Tuesday, February 17, 2009

Swan Dive

Today was a challenge for me. I should say, instead, that my morning appointment was a challenging thing to get through.

I was being audited by Washington state unemployment, which is no big deal, especially since the work contacts I made during week they called me on were front and center in my gmail outbox.

The hard part was just being there.

Worksource.
Tacoma.
Hilltop.

At 9:45 this morning, when I arrived what I consider to be well shy of my 10:00 summons, the place was already packed with people who legitimately needed assistance creating a resume and, even, using the internet.

I made it a point to refrain from wearing a $200 shirt (which in my defense I only bought for $60, and at a time when I thought it was necessary to own such a thing), unlike my first trip to the unemployment office in Holyoke, MA where I had to undergo a job training session, but I still felt overdressed given my lack of a beat up old windbreaker and mud-stained sweatpants. Lacking a neck tattoo I also stood out, as I now recall.

The corner of High and Jackson in Holyoke, coincidentally, wasn't much different than the corner of Tacoma Ave. and So. 13th.

Tacoma is just a little bit busier, fitting for a city ten times the size of Holyoke.

Nevertheless it was today that I felt the helplessness of being grouped with my WorkSource colleagues.
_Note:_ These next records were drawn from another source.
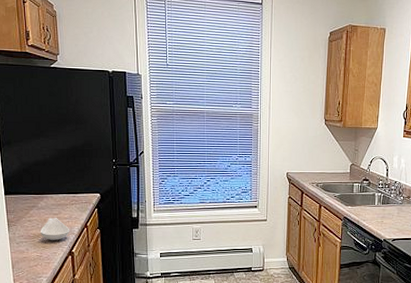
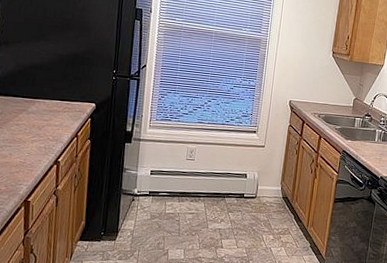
spoon rest: present [40,218,70,240] -> none [26,123,59,148]

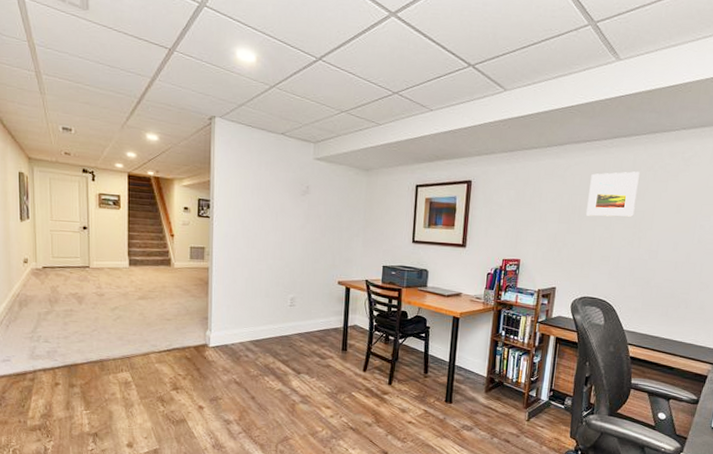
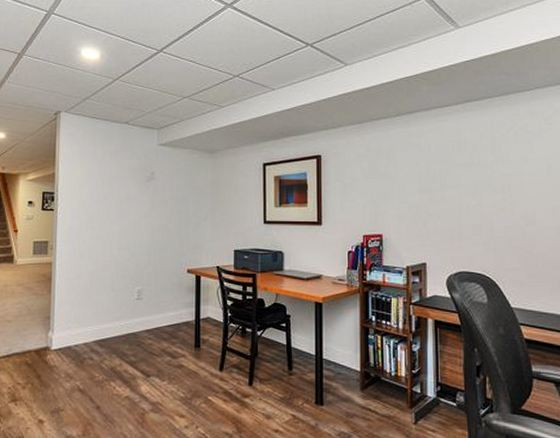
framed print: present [586,171,640,217] -> none [447,134,501,183]

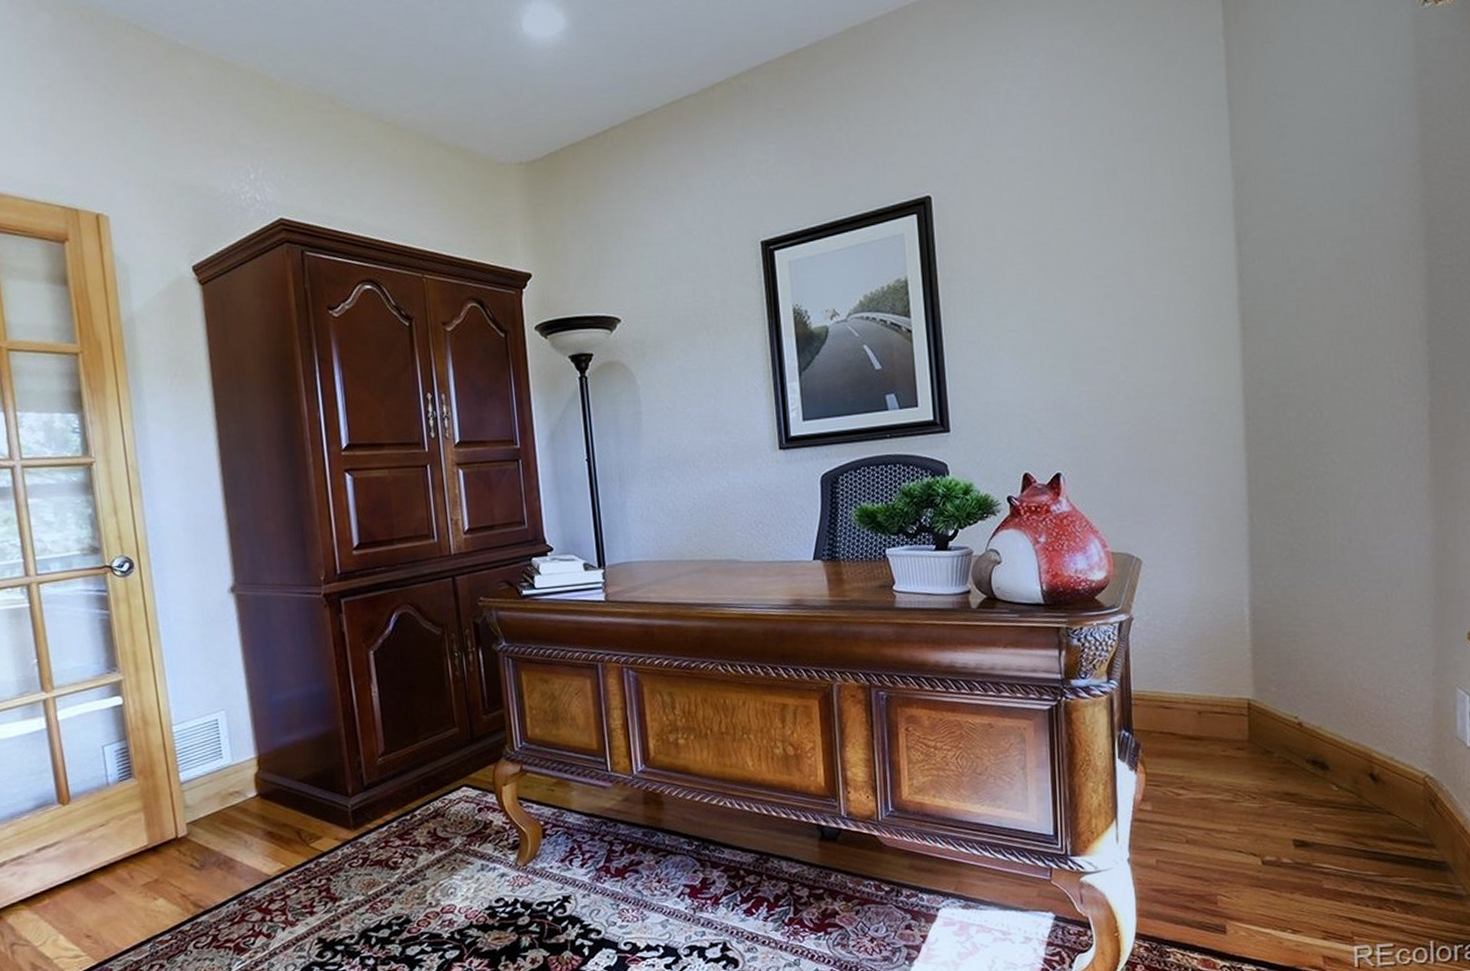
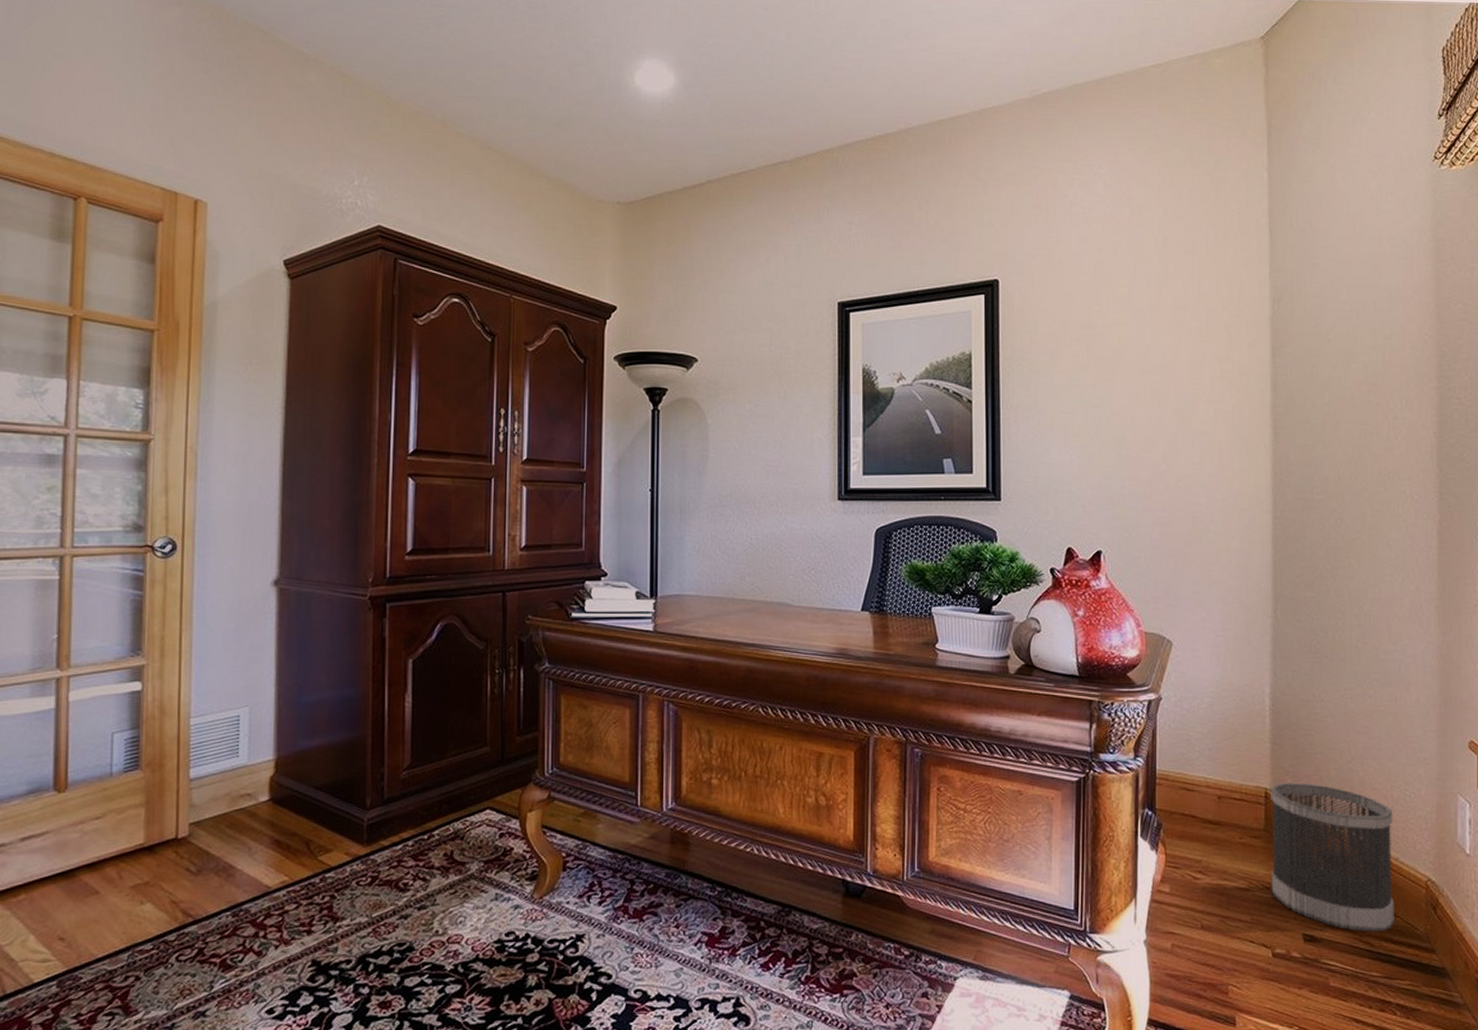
wastebasket: none [1253,690,1391,833] -> present [1271,782,1395,932]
They, the limousine drivers and the security guards, the dime store mortgage brokers and the apartment cleaners.

I was no different, out of a job and looking to stay afloat.

But I know how to use a computer. Quite well.

Still, seeing the parade of neck-tattooed men in sweats, fat white women laboring to get through the door, and immigrants of either gender who struggled simply to read the directions on the form sheets, was a tough pill to swallow.

On at least three different occasions, the depression train started steaming up so hot that I almost ran straight out of the building, no longer willing to witness the plight of the unhappy, uneducated, unsophisticated lot that filled the rooms that make up the Pierce County WorkSource building.

But I stayed. I needed the money. Just like everyone else.

The parade of tired and poor made me think once more on the idea of government education. In times like these, when an overeducated sod like myself can't find a job, it is easy to shit on society's ideal that all should be educated.

But then, as you watch the line at the unemployment office wander through their morning, you see that what may be a loss on the margins for some, is a boon to society as a whole.

In the stumbles, the "habla Espanol?"s, in the shame, in the hope, you see it.

Today I saw it, and it was all that kept me from running away.